The president of the Senate of Puerto Rico () is the highest-ranking officer and the presiding officer of the Senate of Puerto Rico. The president has voting powers as it is elected amongst the own members of the Senate as established by Article III of the Constitution of Puerto Rico. The Constitution, however, does not establish its functions and since the Senate is the only body authorized by the Constitution to regulate its own internal affairs, the functions of the president vary from session to session—save being called "President" as the Constitution establishes. The president is typically elected during the Senate's inaugural session.

When absent, the president is substituted by the president pro tempore. Its counterpart in the House is the speaker.

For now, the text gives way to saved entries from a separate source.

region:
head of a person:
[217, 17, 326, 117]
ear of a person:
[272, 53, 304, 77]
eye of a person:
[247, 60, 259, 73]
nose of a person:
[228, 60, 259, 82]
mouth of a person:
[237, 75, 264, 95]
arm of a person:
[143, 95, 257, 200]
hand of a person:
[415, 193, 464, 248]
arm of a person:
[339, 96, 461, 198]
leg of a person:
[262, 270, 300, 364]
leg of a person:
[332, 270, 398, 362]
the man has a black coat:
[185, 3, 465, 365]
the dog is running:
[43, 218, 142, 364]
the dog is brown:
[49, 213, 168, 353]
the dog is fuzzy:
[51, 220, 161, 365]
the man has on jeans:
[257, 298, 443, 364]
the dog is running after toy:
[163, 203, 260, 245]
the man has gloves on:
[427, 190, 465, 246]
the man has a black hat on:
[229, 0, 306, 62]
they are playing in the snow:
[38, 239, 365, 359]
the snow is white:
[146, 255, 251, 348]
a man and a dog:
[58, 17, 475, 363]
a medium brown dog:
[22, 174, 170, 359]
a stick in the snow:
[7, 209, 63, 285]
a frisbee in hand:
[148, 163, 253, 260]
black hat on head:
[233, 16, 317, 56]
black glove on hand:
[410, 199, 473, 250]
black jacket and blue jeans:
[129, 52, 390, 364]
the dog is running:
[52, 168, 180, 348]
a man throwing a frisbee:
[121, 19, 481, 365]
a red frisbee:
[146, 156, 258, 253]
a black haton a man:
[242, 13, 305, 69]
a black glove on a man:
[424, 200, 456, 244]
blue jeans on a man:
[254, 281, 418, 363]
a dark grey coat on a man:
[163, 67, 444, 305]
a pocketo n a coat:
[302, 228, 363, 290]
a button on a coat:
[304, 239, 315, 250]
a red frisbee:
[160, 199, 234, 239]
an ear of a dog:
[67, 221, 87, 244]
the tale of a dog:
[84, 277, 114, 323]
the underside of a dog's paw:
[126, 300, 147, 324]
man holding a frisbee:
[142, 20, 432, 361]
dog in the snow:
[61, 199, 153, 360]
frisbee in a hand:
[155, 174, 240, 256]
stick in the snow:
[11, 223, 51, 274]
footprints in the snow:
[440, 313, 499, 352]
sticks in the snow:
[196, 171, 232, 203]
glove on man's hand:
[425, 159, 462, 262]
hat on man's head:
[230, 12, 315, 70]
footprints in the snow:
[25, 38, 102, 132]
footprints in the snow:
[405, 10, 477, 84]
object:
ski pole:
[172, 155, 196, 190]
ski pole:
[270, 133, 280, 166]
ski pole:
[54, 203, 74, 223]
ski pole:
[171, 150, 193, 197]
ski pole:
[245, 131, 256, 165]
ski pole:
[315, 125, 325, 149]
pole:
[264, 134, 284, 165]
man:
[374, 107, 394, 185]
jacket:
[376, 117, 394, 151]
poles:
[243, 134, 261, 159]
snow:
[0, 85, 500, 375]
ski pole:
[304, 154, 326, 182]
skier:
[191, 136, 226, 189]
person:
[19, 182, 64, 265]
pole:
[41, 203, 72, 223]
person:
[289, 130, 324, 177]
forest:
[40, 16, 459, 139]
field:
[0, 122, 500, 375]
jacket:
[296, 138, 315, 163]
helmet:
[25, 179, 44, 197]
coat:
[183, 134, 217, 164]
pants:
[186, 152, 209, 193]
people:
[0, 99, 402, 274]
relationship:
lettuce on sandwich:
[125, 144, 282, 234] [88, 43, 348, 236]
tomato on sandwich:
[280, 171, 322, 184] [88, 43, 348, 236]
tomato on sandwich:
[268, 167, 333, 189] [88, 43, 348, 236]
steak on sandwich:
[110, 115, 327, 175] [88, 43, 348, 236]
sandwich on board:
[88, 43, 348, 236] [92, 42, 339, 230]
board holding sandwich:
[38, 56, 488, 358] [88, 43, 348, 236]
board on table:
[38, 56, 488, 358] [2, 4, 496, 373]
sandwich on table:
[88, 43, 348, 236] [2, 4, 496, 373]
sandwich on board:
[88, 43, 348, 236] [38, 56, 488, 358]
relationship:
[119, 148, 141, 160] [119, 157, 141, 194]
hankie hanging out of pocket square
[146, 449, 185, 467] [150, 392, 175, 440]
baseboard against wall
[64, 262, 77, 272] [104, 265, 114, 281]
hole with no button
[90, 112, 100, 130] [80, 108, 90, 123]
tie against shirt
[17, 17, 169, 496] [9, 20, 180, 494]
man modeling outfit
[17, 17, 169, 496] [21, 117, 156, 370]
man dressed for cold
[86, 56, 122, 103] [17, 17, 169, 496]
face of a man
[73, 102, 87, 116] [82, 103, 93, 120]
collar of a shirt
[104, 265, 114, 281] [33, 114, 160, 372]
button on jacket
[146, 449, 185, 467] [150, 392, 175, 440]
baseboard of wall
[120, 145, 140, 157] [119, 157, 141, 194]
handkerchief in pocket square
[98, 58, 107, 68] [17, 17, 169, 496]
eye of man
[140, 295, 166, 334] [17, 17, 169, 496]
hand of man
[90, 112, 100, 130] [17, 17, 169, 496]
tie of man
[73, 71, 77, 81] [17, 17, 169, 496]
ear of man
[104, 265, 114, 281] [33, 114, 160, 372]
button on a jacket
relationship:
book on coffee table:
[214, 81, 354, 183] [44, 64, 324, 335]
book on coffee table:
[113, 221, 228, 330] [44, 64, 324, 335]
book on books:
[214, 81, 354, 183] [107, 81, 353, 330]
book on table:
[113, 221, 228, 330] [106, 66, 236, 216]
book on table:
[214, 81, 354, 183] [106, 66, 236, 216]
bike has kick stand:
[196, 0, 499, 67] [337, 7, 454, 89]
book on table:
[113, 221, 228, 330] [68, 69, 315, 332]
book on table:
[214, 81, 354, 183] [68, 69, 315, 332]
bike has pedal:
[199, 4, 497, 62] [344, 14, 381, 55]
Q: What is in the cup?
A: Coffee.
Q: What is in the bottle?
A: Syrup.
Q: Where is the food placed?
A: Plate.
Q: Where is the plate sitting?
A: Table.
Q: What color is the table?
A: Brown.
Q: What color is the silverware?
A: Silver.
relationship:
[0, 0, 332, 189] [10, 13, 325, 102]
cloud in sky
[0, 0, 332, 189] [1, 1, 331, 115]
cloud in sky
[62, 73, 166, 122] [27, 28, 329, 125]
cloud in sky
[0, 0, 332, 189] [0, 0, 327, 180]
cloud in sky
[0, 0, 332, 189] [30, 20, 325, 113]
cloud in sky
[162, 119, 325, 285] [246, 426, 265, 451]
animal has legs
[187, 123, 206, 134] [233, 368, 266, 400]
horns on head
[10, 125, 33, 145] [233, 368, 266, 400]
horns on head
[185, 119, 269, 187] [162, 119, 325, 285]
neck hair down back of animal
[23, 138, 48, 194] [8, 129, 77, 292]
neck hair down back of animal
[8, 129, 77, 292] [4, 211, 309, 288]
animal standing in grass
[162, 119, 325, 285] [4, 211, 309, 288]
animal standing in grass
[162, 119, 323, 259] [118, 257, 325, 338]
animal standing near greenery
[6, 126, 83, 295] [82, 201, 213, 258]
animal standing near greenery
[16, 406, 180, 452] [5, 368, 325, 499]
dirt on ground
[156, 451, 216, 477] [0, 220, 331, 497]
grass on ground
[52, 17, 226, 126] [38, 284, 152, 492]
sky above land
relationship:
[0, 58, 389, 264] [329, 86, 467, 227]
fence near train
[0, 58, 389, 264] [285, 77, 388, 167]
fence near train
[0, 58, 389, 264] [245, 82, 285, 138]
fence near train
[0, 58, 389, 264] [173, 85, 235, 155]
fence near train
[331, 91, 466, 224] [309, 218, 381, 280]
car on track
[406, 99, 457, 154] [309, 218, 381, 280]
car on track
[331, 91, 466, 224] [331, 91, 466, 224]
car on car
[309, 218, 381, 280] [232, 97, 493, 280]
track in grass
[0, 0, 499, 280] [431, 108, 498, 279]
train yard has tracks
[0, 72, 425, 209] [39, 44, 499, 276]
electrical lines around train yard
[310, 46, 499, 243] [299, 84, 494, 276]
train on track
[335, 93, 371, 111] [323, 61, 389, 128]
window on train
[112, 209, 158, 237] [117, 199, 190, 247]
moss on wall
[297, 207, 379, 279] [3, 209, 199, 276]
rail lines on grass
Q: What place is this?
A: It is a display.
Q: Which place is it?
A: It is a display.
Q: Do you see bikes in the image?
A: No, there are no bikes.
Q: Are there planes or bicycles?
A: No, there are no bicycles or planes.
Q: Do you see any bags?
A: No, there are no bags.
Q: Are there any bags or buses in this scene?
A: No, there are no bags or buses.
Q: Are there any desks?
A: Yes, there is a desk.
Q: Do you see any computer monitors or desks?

The current president is Jose Luis Dalmau, senator at-large from the Popular Democratic Party

Background

The president traces its history back to more than  years ago when the Jones–Shafroth Act formally established the post on March 2, 1917. Said act was eventually superseded by another law, and the post was eventually established by the Constitution of Puerto Rico, specifically Article III, which establishes that, "The Senate shall elect a President [...] from among [its] members." The Constitution, however, does not establish what a "president" is nor what its function should be. Internal rules adopted by the Senate through a simple resolution establish its definition, functions, responsibilities, and legal scope.

Functions
Typically the president is responsible for the observance and compliance of the Senate's internal rules. He also typically:

 presides all Senate meetings
 resolves and decides all parliamentary situations and rules of order brought in sessions,
 names all permanent and special commissions of the Senate,
 signs all bills, joint resolutions, concurrent resolutions, reorganization plans, and simple resolutions approved by the Senate and the Legislative Assembly,
 convenes special sessions of the Senate,
 maintains order and decorum in the Senate, a responsibility typically delegated to the Sergeant-at-Arms of the Senate,
 must vote in all matters presented in the Senate (can not abstain),
 represents the Senate in all forums,
 is responsible for all administrative matters of the Senate, a responsibility typically delegated to the Secretary of the Senate,
 appoints an internal auditor for the Senate,
 prepares a registry of all lobbyists that must be freely available to the public,
 is responsible of providing free access to the public to all works generated by the Senate, and
 offers training and continuing education opportunities to Senate members, advisors, and employees.